CLAUDINE LONGET, CHANTEUSE AND ACTRESS WHOSE CAREER ENDED WHEN SHE SHOT HER LOVER, DIES AGE 84.
She played the female lead, opposite Peter Sellers, in Blake Edwards’s 1968 film The Party, but she was best known for her appearances on the weekly television show hosted by her husband, Andy Williams. She was, in Williams’s words, “a beautiful, athletic, slender, petite brunette with large doe eyes”.
From her spouse’s side, she radiated a mixture of glamour and wholesome domesticity. On the set of Williams’s famous Christmas specials, she would cast protective glances towards the couple’s young children as they unwrapped parcels under the studio tree.
But few stars have made the journey from idol to pariah quite so swiftly and irreversibly as Claudine Longet who, on the afternoon of March 21 1976, shot her lover, the champion skier Spider Sabich, with a .22 handgun at their chalet in Aspen, Colorado. The events of that Sunday afternoon shifted the emphasis so firmly from femme to fatale that even now, decades later, some residents of America’s most exclusive ski resort have yet to forgive her.
She inspired a mercilessly derisive song, “Claudine,” by the Rolling Stones. Originally destined for the 1980 album Emotional Rescue, it eventually appeared as a bonus track on the Some Girls re-release in 2011. “Now only Spider knows for sure,” one verse begins, “But he ain’t talkin’ about it any more/ Is he, Claudine?/ There’s blood in the chalet/And blood in the snow/[She] Washed her hands of the whole damn show/The best thing you could do, Claudine.”
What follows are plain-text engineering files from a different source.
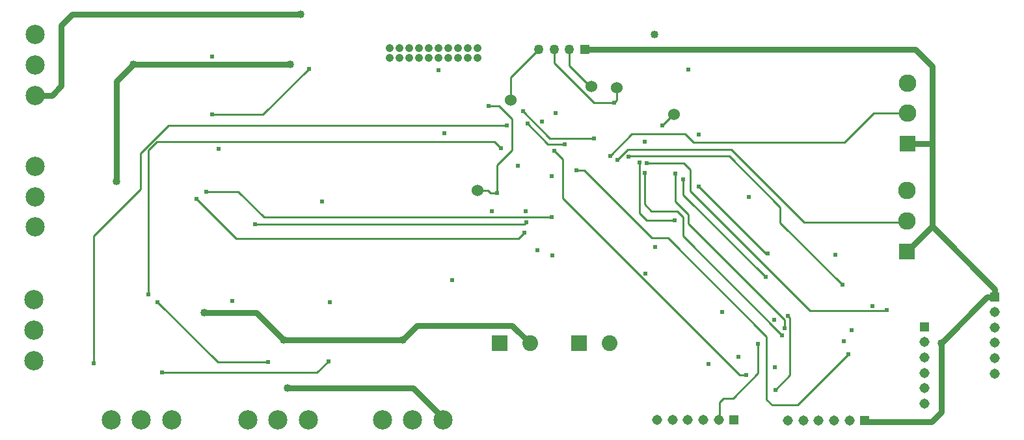
<source format=gbr>
%TF.GenerationSoftware,KiCad,Pcbnew,(6.0.4)*%
%TF.CreationDate,2022-04-12T20:51:16-07:00*%
%TF.ProjectId,L0005-Valve-Controller,4c303030-352d-4566-916c-76652d436f6e,1.0*%
%TF.SameCoordinates,Original*%
%TF.FileFunction,Copper,L4,Bot*%
%TF.FilePolarity,Positive*%
%FSLAX46Y46*%
G04 Gerber Fmt 4.6, Leading zero omitted, Abs format (unit mm)*
G04 Created by KiCad (PCBNEW (6.0.4)) date 2022-04-12 20:51:16*
%MOMM*%
%LPD*%
G01*
G04 APERTURE LIST*
%TA.AperFunction,ComponentPad*%
%ADD10C,1.066800*%
%TD*%
%TA.AperFunction,ComponentPad*%
%ADD11C,2.500000*%
%TD*%
%TA.AperFunction,SMDPad,CuDef*%
%ADD12C,1.524000*%
%TD*%
%TA.AperFunction,ComponentPad*%
%ADD13R,1.308000X1.308000*%
%TD*%
%TA.AperFunction,ComponentPad*%
%ADD14C,1.308000*%
%TD*%
%TA.AperFunction,ComponentPad*%
%ADD15R,2.050000X2.050000*%
%TD*%
%TA.AperFunction,ComponentPad*%
%ADD16C,2.286000*%
%TD*%
%TA.AperFunction,ComponentPad*%
%ADD17C,2.050000*%
%TD*%
%TA.AperFunction,ComponentPad*%
%ADD18R,1.258000X1.258000*%
%TD*%
%TA.AperFunction,ComponentPad*%
%ADD19C,1.258000*%
%TD*%
%TA.AperFunction,ViaPad*%
%ADD20C,0.607060*%
%TD*%
%TA.AperFunction,ViaPad*%
%ADD21C,1.016000*%
%TD*%
%TA.AperFunction,Conductor*%
%ADD22C,0.254000*%
%TD*%
%TA.AperFunction,Conductor*%
%ADD23C,0.762000*%
%TD*%
G04 APERTURE END LIST*
D10*
%TO.P,P1,1,1*%
%TO.N,3.3V*%
X108280200Y-75398250D03*
%TO.P,P1,2,2*%
X108280200Y-74128250D03*
%TO.P,P1,3,3*%
%TO.N,Earth*%
X109550200Y-75398250D03*
%TO.P,P1,4,4*%
X109550200Y-74128250D03*
%TO.P,P1,5,5*%
X110820200Y-75398250D03*
%TO.P,P1,6,6*%
X110820200Y-74128250D03*
%TO.P,P1,7,7*%
%TO.N,SWDIO*%
X112090200Y-75398250D03*
%TO.P,P1,8,8*%
%TO.N,Earth*%
X112090200Y-74128250D03*
%TO.P,P1,9,9*%
%TO.N,SWCLK*%
X113360200Y-75398250D03*
%TO.P,P1,10,10*%
%TO.N,Earth*%
X113360200Y-74128250D03*
%TO.P,P1,11,11*%
%TO.N,unconnected-(P1-Pad11)*%
X114630200Y-75398250D03*
%TO.P,P1,12,12*%
%TO.N,Earth*%
X114630200Y-74128250D03*
%TO.P,P1,13,13*%
%TO.N,SWO*%
X115900200Y-75398250D03*
%TO.P,P1,14,14*%
%TO.N,Earth*%
X115900200Y-74128250D03*
%TO.P,P1,15,15*%
%TO.N,NRST*%
X117170200Y-75398250D03*
%TO.P,P1,16,16*%
%TO.N,Earth*%
X117170200Y-74128250D03*
%TO.P,P1,17,17*%
%TO.N,unconnected-(P1-Pad17)*%
X118440200Y-75398250D03*
%TO.P,P1,18,18*%
%TO.N,Earth*%
X118440200Y-74128250D03*
%TO.P,P1,19,19*%
%TO.N,unconnected-(P1-Pad19)*%
X119710200Y-75398250D03*
%TO.P,P1,20,20*%
%TO.N,Earth*%
X119710200Y-74128250D03*
%TD*%
D11*
%TO.P,P3,1,1*%
%TO.N,Net-(C16-Pad2)*%
X115212000Y-122555000D03*
%TO.P,P3,2,2*%
%TO.N,AC_HOT*%
X111252000Y-122555000D03*
%TO.P,P3,3,3*%
%TO.N,unconnected-(P3-Pad3)*%
X107292000Y-122555000D03*
%TD*%
%TO.P,P4,1,1*%
%TO.N,Net-(C17-Pad2)*%
X97686000Y-122557000D03*
%TO.P,P4,2,2*%
%TO.N,AC_HOT*%
X93726000Y-122557000D03*
%TO.P,P4,3,3*%
%TO.N,unconnected-(P4-Pad3)*%
X89766000Y-122557000D03*
%TD*%
%TO.P,P5,1,1*%
%TO.N,Net-(C18-Pad2)*%
X79906000Y-122555000D03*
%TO.P,P5,2,2*%
%TO.N,AC_HOT*%
X75946000Y-122555000D03*
%TO.P,P5,3,3*%
%TO.N,unconnected-(P5-Pad3)*%
X71986000Y-122555000D03*
%TD*%
%TO.P,P6,1,1*%
%TO.N,Net-(C19-Pad2)*%
X61974000Y-114831000D03*
%TO.P,P6,2,2*%
%TO.N,AC_HOT*%
X61974000Y-110871000D03*
%TO.P,P6,3,3*%
%TO.N,unconnected-(P6-Pad3)*%
X61974000Y-106911000D03*
%TD*%
%TO.P,P8,1,1*%
%TO.N,Net-(C21-Pad2)*%
X62101000Y-80287000D03*
%TO.P,P8,2,2*%
%TO.N,AC_HOT*%
X62101000Y-76327000D03*
%TO.P,P8,3,3*%
%TO.N,unconnected-(P8-Pad3)*%
X62101000Y-72367000D03*
%TD*%
%TO.P,P7,1,1*%
%TO.N,Net-(C20-Pad2)*%
X62101000Y-97432000D03*
%TO.P,P7,2,2*%
%TO.N,AC_HOT*%
X62101000Y-93472000D03*
%TO.P,P7,3,3*%
%TO.N,unconnected-(P7-Pad3)*%
X62101000Y-89512000D03*
%TD*%
D12*
%TO.P,TP4,1*%
%TO.N,RX*%
X134518400Y-79146400D03*
%TD*%
D13*
%TO.P,P13,1,+12V*%
%TO.N,5V*%
X187042400Y-106507500D03*
D14*
%TO.P,P13,2,GND*%
%TO.N,Net-(P13-Pad2)*%
X187042400Y-108507500D03*
%TO.P,P13,3,3*%
%TO.N,Earth*%
X187042400Y-110507500D03*
%TO.P,P13,4,4*%
%TO.N,Net-(P13-Pad4)*%
X187042400Y-112507500D03*
%TO.P,P13,5,5*%
%TO.N,Earth*%
X187042400Y-114507500D03*
%TO.P,P13,6,6*%
X187042400Y-116507500D03*
%TD*%
D13*
%TO.P,P12,1,+12V*%
%TO.N,5V*%
X177901600Y-110417600D03*
D14*
%TO.P,P12,2,GND*%
%TO.N,Net-(P12-Pad2)*%
X177901600Y-112417600D03*
%TO.P,P12,3,3*%
%TO.N,5V*%
X177901600Y-114417600D03*
%TO.P,P12,4,4*%
%TO.N,Net-(P12-Pad4)*%
X177901600Y-116417600D03*
%TO.P,P12,5,5*%
%TO.N,/Valves/SBV2_PUL5*%
X177901600Y-118417600D03*
%TO.P,P12,6,6*%
%TO.N,Earth*%
X177901600Y-120417600D03*
%TD*%
D13*
%TO.P,P10,1,+12V*%
%TO.N,5V*%
X153080500Y-122526400D03*
D14*
%TO.P,P10,2,GND*%
%TO.N,Net-(P10-Pad2)*%
X151080500Y-122526400D03*
%TO.P,P10,3,3*%
%TO.N,5V*%
X149080500Y-122526400D03*
%TO.P,P10,4,4*%
%TO.N,Net-(P10-Pad4)*%
X147080500Y-122526400D03*
%TO.P,P10,5,5*%
%TO.N,/Valves/SBV1_PUL5*%
X145080500Y-122526400D03*
%TO.P,P10,6,6*%
%TO.N,Earth*%
X143080500Y-122526400D03*
%TD*%
D13*
%TO.P,P11,1,+12V*%
%TO.N,5V*%
X170098500Y-122628000D03*
D14*
%TO.P,P11,2,GND*%
%TO.N,Net-(P11-Pad2)*%
X168098500Y-122628000D03*
%TO.P,P11,3,3*%
%TO.N,Earth*%
X166098500Y-122628000D03*
%TO.P,P11,4,4*%
%TO.N,Net-(P11-Pad4)*%
X164098500Y-122628000D03*
%TO.P,P11,5,5*%
%TO.N,Earth*%
X162098500Y-122628000D03*
%TO.P,P11,6,6*%
X160098500Y-122628000D03*
%TD*%
D15*
%TO.P,P14,1,1*%
%TO.N,5V*%
X175670100Y-86578100D03*
D16*
%TO.P,P14,2,2*%
%TO.N,PG1*%
X175670100Y-82618100D03*
%TO.P,P14,3,3*%
%TO.N,Earth*%
X175670100Y-78658100D03*
%TD*%
D15*
%TO.P,P9,1,1*%
%TO.N,Net-(F1-Pad2)*%
X122564300Y-112576500D03*
D17*
%TO.P,P9,2,2*%
%TO.N,AC_NEUTRAL*%
X126524300Y-112576500D03*
%TD*%
D12*
%TO.P,TP5,1*%
%TO.N,TX*%
X137820400Y-79298800D03*
%TD*%
D18*
%TO.P,P2,1,+12V*%
%TO.N,5V*%
X133657600Y-74282000D03*
D19*
%TO.P,P2,2,GND*%
%TO.N,RX*%
X131657600Y-74282000D03*
%TO.P,P2,3,3*%
%TO.N,TX*%
X129657600Y-74282000D03*
%TO.P,P2,4,4*%
%TO.N,Earth*%
X127657600Y-74282000D03*
%TD*%
D15*
%TO.P,P16,1,1*%
%TO.N,Net-(P16-Pad1)*%
X132927500Y-112525700D03*
D17*
%TO.P,P16,2,2*%
%TO.N,Net-(D2-Pad1)*%
X136887500Y-112525700D03*
%TD*%
D12*
%TO.P,TP3,1*%
%TO.N,3.3V*%
X145288000Y-82753200D03*
%TD*%
D15*
%TO.P,P15,1,1*%
%TO.N,5V*%
X175568500Y-100598900D03*
D16*
%TO.P,P15,2,2*%
%TO.N,PG2*%
X175568500Y-96638900D03*
%TO.P,P15,3,3*%
%TO.N,Earth*%
X175568500Y-92678900D03*
%TD*%
D12*
%TO.P,TP2,1*%
%TO.N,Earth*%
X124053600Y-80924400D03*
%TD*%
%TO.P,TP1,1*%
%TO.N,NRST*%
X119684800Y-92659200D03*
%TD*%
D20*
%TO.N,Net-(K1-Pad2)*%
X78613000Y-116408200D03*
%TO.N,SOL5*%
X126064000Y-96795600D03*
D21*
%TO.N,3.3V*%
X142748000Y-72339200D03*
D20*
%TO.N,Earth*%
X154990800Y-93522800D03*
%TO.N,3.3V*%
X153659599Y-114361201D03*
%TO.N,SBV2_PUL*%
X167944800Y-113995200D03*
X132588000Y-90017600D03*
D21*
%TO.N,Net-(C16-Pad2)*%
X94996000Y-118414800D03*
D20*
%TO.N,3.3V*%
X143713200Y-84226400D03*
D21*
%TO.N,5V*%
X180035200Y-112522000D03*
D20*
%TO.N,PG1*%
X136956800Y-88138000D03*
%TO.N,SWCLK*%
X131013200Y-86614000D03*
%TO.N,PG2*%
X137922000Y-88646000D03*
%TO.N,ENCD2_B*%
X167182800Y-104952800D03*
X139344400Y-88290400D03*
%TO.N,SBV2_DIR*%
X146456400Y-91236800D03*
%TO.N,ENCD1_A*%
X145440400Y-90474800D03*
%TO.N,ENCD2_A*%
X148488400Y-92151200D03*
X157480000Y-100838000D03*
%TO.N,Earth*%
X166245600Y-101064000D03*
%TO.N,SBV2_EN*%
X141732000Y-89103200D03*
X172974000Y-108204000D03*
%TO.N,SBV2_DIR*%
X157175200Y-103936800D03*
%TO.N,Earth*%
X171094400Y-107696000D03*
%TO.N,3.3V*%
X168402000Y-110896400D03*
%TO.N,Earth*%
X167386000Y-112318800D03*
%TO.N,ENCD1_A*%
X159664400Y-110642400D03*
%TO.N,ENCD1_B*%
X141427200Y-90373200D03*
X159359600Y-111506000D03*
%TO.N,Net-(P10-Pad4)*%
X160121600Y-108966000D03*
X158445200Y-118618000D03*
%TO.N,Net-(P10-Pad2)*%
X156210000Y-112623600D03*
%TO.N,SBV1_DIR*%
X140766800Y-89001600D03*
X145389600Y-96520000D03*
%TO.N,Earth*%
X158343600Y-109474000D03*
%TO.N,SBV1_PUL*%
X129692400Y-87477600D03*
X154635200Y-116687600D03*
%TO.N,Earth*%
X158394400Y-115671600D03*
X149783800Y-115290600D03*
%TO.N,3.3V*%
X142798800Y-100025200D03*
X151536400Y-108508800D03*
%TO.N,Earth*%
X147116800Y-76911200D03*
%TO.N,TX*%
X137464800Y-81229200D03*
%TO.N,3.3V*%
X114655600Y-77012800D03*
%TO.N,NRST*%
X122224800Y-92964000D03*
X121107200Y-81635600D03*
%TO.N,SWO*%
X134823200Y-85852000D03*
X125628400Y-82346800D03*
%TO.N,SWCLK*%
X126187200Y-83972400D03*
%TO.N,SOL4*%
X129336800Y-96164400D03*
X84429600Y-92811600D03*
X85140800Y-82753200D03*
X97739200Y-76809600D03*
%TO.N,SOL1*%
X123545600Y-84175600D03*
X69748400Y-115163600D03*
%TO.N,SOL6*%
X125831600Y-98196400D03*
X83108800Y-93776800D03*
%TO.N,SOL3*%
X122732800Y-87172800D03*
X76860400Y-106222800D03*
%TO.N,SOL5*%
X90779600Y-97028000D03*
%TO.N,Earth*%
X148488400Y-85394800D03*
X141491600Y-86295600D03*
X141542400Y-103516800D03*
%TO.N,3.3V*%
X129413000Y-101117400D03*
X125933200Y-95402400D03*
X129320800Y-90795600D03*
%TO.N,Earth*%
X129859700Y-82585900D03*
%TO.N,3.3V*%
X128066800Y-83718400D03*
%TO.N,Earth*%
X124917200Y-89408000D03*
X127508000Y-100431600D03*
X121564400Y-95402400D03*
X116420000Y-104329600D03*
X99441000Y-94107000D03*
X100482400Y-107188000D03*
X115417600Y-85191600D03*
%TO.N,Net-(K1-Pad2)*%
X100279200Y-114909600D03*
%TO.N,Net-(C16-Pad2)*%
X92405200Y-115011200D03*
X78079600Y-107188000D03*
D21*
%TO.N,AC_NEUTRAL*%
X109931200Y-112166400D03*
X94488000Y-112166400D03*
X84175600Y-108559600D03*
D20*
%TO.N,Earth*%
X87757000Y-107061000D03*
D21*
%TO.N,AC_NEUTRAL*%
X95351600Y-76250800D03*
D20*
%TO.N,Earth*%
X86029800Y-87249000D03*
D21*
%TO.N,AC_NEUTRAL*%
X72694800Y-91440000D03*
X74879200Y-76250800D03*
D20*
%TO.N,Earth*%
X85191600Y-75184000D03*
%TO.N,Net-(C21-Pad2)*%
X77012800Y-69697600D03*
D21*
X96672400Y-69697600D03*
%TD*%
D22*
%TO.N,NRST*%
X122224800Y-92964000D02*
X121361200Y-92964000D01*
X121361200Y-92964000D02*
X121056400Y-92659200D01*
X121056400Y-92659200D02*
X119938800Y-92659200D01*
X119938800Y-92659200D02*
X119837200Y-92760800D01*
%TO.N,SBV2_PUL*%
X132588000Y-90017600D02*
X133553200Y-90017600D01*
X133553200Y-90017600D02*
X142392400Y-98856800D01*
X142392400Y-98856800D02*
X144475200Y-98856800D01*
X144475200Y-98856800D02*
X157327600Y-111709200D01*
X157327600Y-111709200D02*
X157327600Y-119888000D01*
X157327600Y-119888000D02*
X158038800Y-120599200D01*
X158038800Y-120599200D02*
X161340800Y-120599200D01*
X161340800Y-120599200D02*
X167944800Y-113995200D01*
D23*
%TO.N,Net-(C16-Pad2)*%
X94996000Y-118414800D02*
X111302800Y-118414800D01*
X111302800Y-118414800D02*
X114858800Y-121970800D01*
D22*
%TO.N,Earth*%
X124053600Y-80924400D02*
X124053600Y-77927200D01*
X124053600Y-77927200D02*
X127660400Y-74320400D01*
%TO.N,3.3V*%
X145288000Y-82753200D02*
X145186400Y-82753200D01*
X145186400Y-82753200D02*
X143713200Y-84226400D01*
%TO.N,RX*%
X131657600Y-74282000D02*
X131657600Y-76438000D01*
X131657600Y-76438000D02*
X134112000Y-78892400D01*
%TO.N,TX*%
X137820400Y-79298800D02*
X137820400Y-80873600D01*
X137820400Y-80873600D02*
X137464800Y-81229200D01*
D23*
%TO.N,5V*%
X180035200Y-121564400D02*
X178816000Y-122783600D01*
X180035200Y-112522000D02*
X180035200Y-121564400D01*
X178816000Y-122783600D02*
X170027600Y-122783600D01*
X180035200Y-112522000D02*
X186029600Y-106527600D01*
X186029600Y-106527600D02*
X186893200Y-106527600D01*
X187042400Y-106507500D02*
X187042400Y-105508400D01*
X187042400Y-105508400D02*
X178866800Y-97332800D01*
X178866800Y-76504800D02*
X178866800Y-86512400D01*
X178866800Y-86512400D02*
X178866800Y-97332800D01*
X175670100Y-86578100D02*
X178801100Y-86578100D01*
X178801100Y-86578100D02*
X178866800Y-86512400D01*
X133657600Y-74282000D02*
X176644000Y-74282000D01*
X176644000Y-74282000D02*
X178866800Y-76504800D01*
X178866800Y-97332800D02*
X175564800Y-100634800D01*
D22*
%TO.N,PG1*%
X136956800Y-88138000D02*
X139801600Y-85293200D01*
X147777200Y-86360000D02*
X167436800Y-86360000D01*
X139801600Y-85293200D02*
X146710400Y-85293200D01*
X146710400Y-85293200D02*
X147777200Y-86360000D01*
X167436800Y-86360000D02*
X171246800Y-82550000D01*
X171246800Y-82550000D02*
X175971200Y-82550000D01*
%TO.N,SWCLK*%
X131013200Y-86614000D02*
X128828800Y-86614000D01*
%TO.N,PG2*%
X137922000Y-88646000D02*
X139242800Y-87325200D01*
X139242800Y-87325200D02*
X152755600Y-87325200D01*
X152755600Y-87325200D02*
X162204400Y-96774000D01*
X162204400Y-96774000D02*
X175514000Y-96774000D01*
%TO.N,ENCD2_B*%
X159105600Y-94843600D02*
X159105600Y-96875600D01*
X152450800Y-88188800D02*
X159105600Y-94843600D01*
X159105600Y-96875600D02*
X167182800Y-104952800D01*
X139344400Y-88290400D02*
X139446000Y-88188800D01*
X139446000Y-88188800D02*
X152450800Y-88188800D01*
%TO.N,SBV2_DIR*%
X146456400Y-91795600D02*
X146456400Y-91236800D01*
%TO.N,ENCD1_A*%
X145440400Y-90474800D02*
X145424400Y-90560400D01*
X145424400Y-90795600D02*
X145440400Y-90474800D01*
%TO.N,SBV2_EN*%
X141732000Y-89103200D02*
X146558000Y-89103200D01*
X146558000Y-89103200D02*
X147370800Y-89916000D01*
X147370800Y-89916000D02*
X147370800Y-92710000D01*
X147370800Y-92710000D02*
X162986841Y-108326041D01*
X162986841Y-108326041D02*
X172851959Y-108326041D01*
X172851959Y-108326041D02*
X172974000Y-108204000D01*
%TO.N,ENCD2_A*%
X157480000Y-100838000D02*
X157175200Y-100838000D01*
X157175200Y-100838000D02*
X148488400Y-92151200D01*
%TO.N,SBV2_DIR*%
X157175200Y-103936800D02*
X146456400Y-93218000D01*
X146456400Y-93218000D02*
X146456400Y-91795600D01*
%TO.N,ENCD1_A*%
X145424400Y-90795600D02*
X145424400Y-94116400D01*
X147116800Y-96977200D02*
X159664400Y-109524800D01*
X145424400Y-94116400D02*
X147116800Y-95808800D01*
X147116800Y-95808800D02*
X147116800Y-96977200D01*
X159664400Y-109524800D02*
X159664400Y-110642400D01*
%TO.N,ENCD1_B*%
X159359600Y-111506000D02*
X146456400Y-98602800D01*
X146456400Y-98602800D02*
X146456400Y-96113600D01*
X146456400Y-96113600D02*
X145694400Y-95351600D01*
X142341600Y-95351600D02*
X141427200Y-94437200D01*
X145694400Y-95351600D02*
X142341600Y-95351600D01*
X141427200Y-94437200D02*
X141427200Y-90373200D01*
%TO.N,Net-(P10-Pad4)*%
X158445200Y-118618000D02*
X160375600Y-116687600D01*
X160375600Y-116687600D02*
X160375600Y-109220000D01*
X160375600Y-109220000D02*
X160121600Y-108966000D01*
%TO.N,Net-(P10-Pad2)*%
X156210000Y-112623600D02*
X156210000Y-116484400D01*
X156210000Y-116484400D02*
X152958800Y-119735600D01*
X152958800Y-119735600D02*
X151739600Y-119735600D01*
X151739600Y-119735600D02*
X151180800Y-120294400D01*
X151180800Y-120294400D02*
X151180800Y-122682000D01*
%TO.N,SBV1_DIR*%
X141681200Y-96520000D02*
X140766800Y-95605600D01*
X145389600Y-96520000D02*
X141681200Y-96520000D01*
X140766800Y-95605600D02*
X140766800Y-89001600D01*
%TO.N,SBV1_PUL*%
X130810000Y-93675414D02*
X130810000Y-88595200D01*
X154635200Y-116687600D02*
X153822186Y-116687600D01*
X153822186Y-116687600D02*
X130810000Y-93675414D01*
X130810000Y-88595200D02*
X129692400Y-87477600D01*
%TO.N,TX*%
X134823200Y-81229200D02*
X137464800Y-81229200D01*
X129657600Y-74282000D02*
X129657600Y-76063600D01*
X129657600Y-76063600D02*
X134823200Y-81229200D01*
%TO.N,NRST*%
X121107200Y-81635600D02*
X122478800Y-81635600D01*
X124175641Y-87406359D02*
X122224800Y-89357200D01*
X122478800Y-81635600D02*
X124175641Y-83332441D01*
X124175641Y-83332441D02*
X124175641Y-87406359D01*
X122224800Y-89357200D02*
X122224800Y-92964000D01*
%TO.N,SWO*%
X125628400Y-82346800D02*
X129133600Y-85852000D01*
X129133600Y-85852000D02*
X134823200Y-85852000D01*
%TO.N,SWCLK*%
X126187200Y-83972400D02*
X128828800Y-86614000D01*
%TO.N,SOL4*%
X84429600Y-92811600D02*
X88544400Y-92811600D01*
X88544400Y-92811600D02*
X91897200Y-96164400D01*
X91897200Y-96164400D02*
X129336800Y-96164400D01*
X97739200Y-76809600D02*
X91795600Y-82753200D01*
X91795600Y-82753200D02*
X85140800Y-82753200D01*
%TO.N,SOL1*%
X75844400Y-87801426D02*
X79470226Y-84175600D01*
X75844400Y-92506800D02*
X75844400Y-87801426D01*
X69748400Y-115163600D02*
X69748400Y-98602800D01*
X69748400Y-98602800D02*
X75844400Y-92506800D01*
X79470226Y-84175600D02*
X123545600Y-84175600D01*
%TO.N,SOL6*%
X88290400Y-98958400D02*
X125069600Y-98958400D01*
X83108800Y-93776800D02*
X88290400Y-98958400D01*
X125069600Y-98958400D02*
X125831600Y-98196400D01*
%TO.N,SOL3*%
X77978000Y-86309200D02*
X121869200Y-86309200D01*
X76860400Y-106222800D02*
X76860400Y-87426800D01*
X76860400Y-87426800D02*
X77978000Y-86309200D01*
X121869200Y-86309200D02*
X122732800Y-87172800D01*
%TO.N,SOL5*%
X90779600Y-97028000D02*
X125831600Y-97028000D01*
X125831600Y-97028000D02*
X125958600Y-96901000D01*
%TO.N,Net-(K1-Pad2)*%
X78613000Y-116408200D02*
X98780600Y-116408200D01*
X98780600Y-116408200D02*
X100279200Y-114909600D01*
%TO.N,Net-(C16-Pad2)*%
X78079600Y-107188000D02*
X85902800Y-115011200D01*
X85902800Y-115011200D02*
X92405200Y-115011200D01*
D23*
%TO.N,AC_NEUTRAL*%
X126524300Y-112576500D02*
X124183800Y-110236000D01*
X124183800Y-110236000D02*
X111861600Y-110236000D01*
X111861600Y-110236000D02*
X109931200Y-112166400D01*
X94488000Y-112166400D02*
X109931200Y-112166400D01*
X84175600Y-108559600D02*
X90881200Y-108559600D01*
X90881200Y-108559600D02*
X94488000Y-112166400D01*
X74879200Y-76250800D02*
X95351600Y-76250800D01*
X74879200Y-76250800D02*
X72694800Y-78435200D01*
X72694800Y-78435200D02*
X72694800Y-91440000D01*
%TO.N,Net-(C21-Pad2)*%
X77012800Y-69697600D02*
X96672400Y-69697600D01*
X62101000Y-80287000D02*
X64289800Y-80287000D01*
X64289800Y-80287000D02*
X65532000Y-79044800D01*
X65532000Y-79044800D02*
X65532000Y-71120000D01*
X65532000Y-71120000D02*
X66954400Y-69697600D01*
X66954400Y-69697600D02*
X77012800Y-69697600D01*
%TD*%
M02*

</source>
In April 1976, before her case had even been heard, the first series of NBC’s satirical show Saturday Night Live featured a sketch called “The Claudine Longet Invitational” in which male skiers competed in a slalom competition, at the end of which they were “accidentally” shot by Claudine Longet.
As Doug Hill and Jeff Weingrad wrote in their 1986 history of SNL, “One of [Standards and Practices vice president Herminio Traviesas’s] biggest mistakes came from not seeing how a piece played in performance. The sketch in question was [Michael] O’Donoghue’s ‘Claudine Longet Invitational’ ski tournament, which aired when she was facing trial for manslaughter. Traviesas, to O’Donoghue’s complete surprise, let it pass on the basis of a reading over the phone, not realizing that it came across much tougher visually than it did in the script. NBC’s legal representative on the show also let it pass after consulting with an outside law firm. Almost as soon as it aired, Longet’s estranged husband, Andy Williams, was on the phone with NBC’s lawyers in Los Angeles, threatening to sue. To placate Williams, Don Pardo read an apology in a subsequent show. ‘It is desirable to correct any misunderstanding,’ Pardo said, ‘that a suggestion was made that, in fact, a crime had been committed.… This is a statement of apology if the material was misinterpreted.’ Not a very sincere apology, but it served to keep the show out of court.”